■ Exercise description
Return, word for word, only the lines from the one containing "Das Erdinnere war" through the last line of the entries.

■ Input material
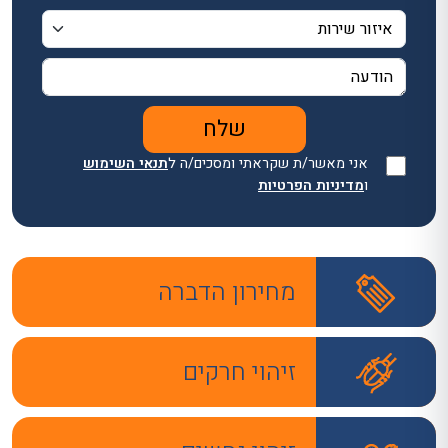
אני מאשר/ת שקראתי ומסכים/ה ל
תנאי השימוש
ו
מדיניות הפרטיות
מחירון הדברה
זיהוי חרקים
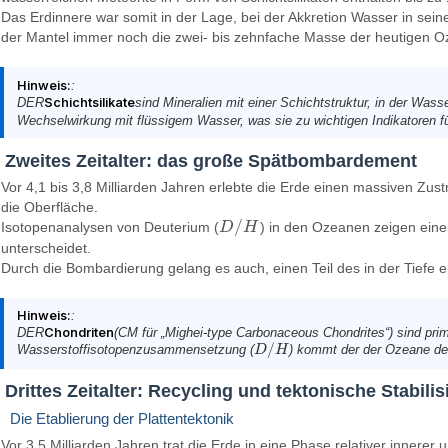
Das Erdinnere war somit in der Lage, bei der Akkretion Wasser in se
der Mantel immer noch die zwei- bis zehnfache Masse der heutigen O
Hinweis:
:
DER
Schichtsilikate
sind Mineralien mit einer Schichtstruktur, in der Was
Wechselwirkung mit flüssigem Wasser, was sie zu wichtigen Indikatoren 
Zweites Zeitalter: das große Spätbombardement
Vor 4,1 bis 3,8 Milliarden Jahren erlebte die Erde einen massiven Z
die Oberfläche.
/
Isotopenanalysen von Deuterium (
D
H
) in den Ozeanen zeigen eine
D
/
H
unterscheidet.
Durch die Bombardierung gelang es auch, einen Teil des in der Tiefe 
Hinweis:
:
DER
Chondriten
(CM für „Mighei-type Carbonaceous Chondrites“) sind prim
/
Wasserstoffisotopenzusammensetzung (
) kommt der der Ozeane der
D
D
/
H
H
Drittes Zeitalter: Recycling und tektonische Stabili
Die Etablierung der Plattentektonik
Vor 3,5 Milliarden Jahren trat die Erde in eine Phase relativer innerer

■ Answer for the task
Das Erdinnere war somit in der Lage, bei der Akkretion Wasser in se
der Mantel immer noch die zwei- bis zehnfache Masse der heutigen O
Hinweis:
:
DER
Schichtsilikate
sind Mineralien mit einer Schichtstruktur, in der Was
Wechselwirkung mit flüssigem Wasser, was sie zu wichtigen Indikatoren 
Zweites Zeitalter: das große Spätbombardement
Vor 4,1 bis 3,8 Milliarden Jahren erlebte die Erde einen massiven Z
die Oberfläche.
/
Isotopenanalysen von Deuterium (
D
H
) in den Ozeanen zeigen eine
D
/
H
unterscheidet.
Durch die Bombardierung gelang es auch, einen Teil des in der Tiefe 
Hinweis:
:
DER
Chondriten
(CM für „Mighei-type Carbonaceous Chondrites“) sind prim
/
Wasserstoffisotopenzusammensetzung (
) kommt der der Ozeane der
D
D
/
H
H
Drittes Zeitalter: Recycling und tektonische Stabili
Die Etablierung der Plattentektonik
Vor 3,5 Milliarden Jahren trat die Erde in eine Phase relativer innerer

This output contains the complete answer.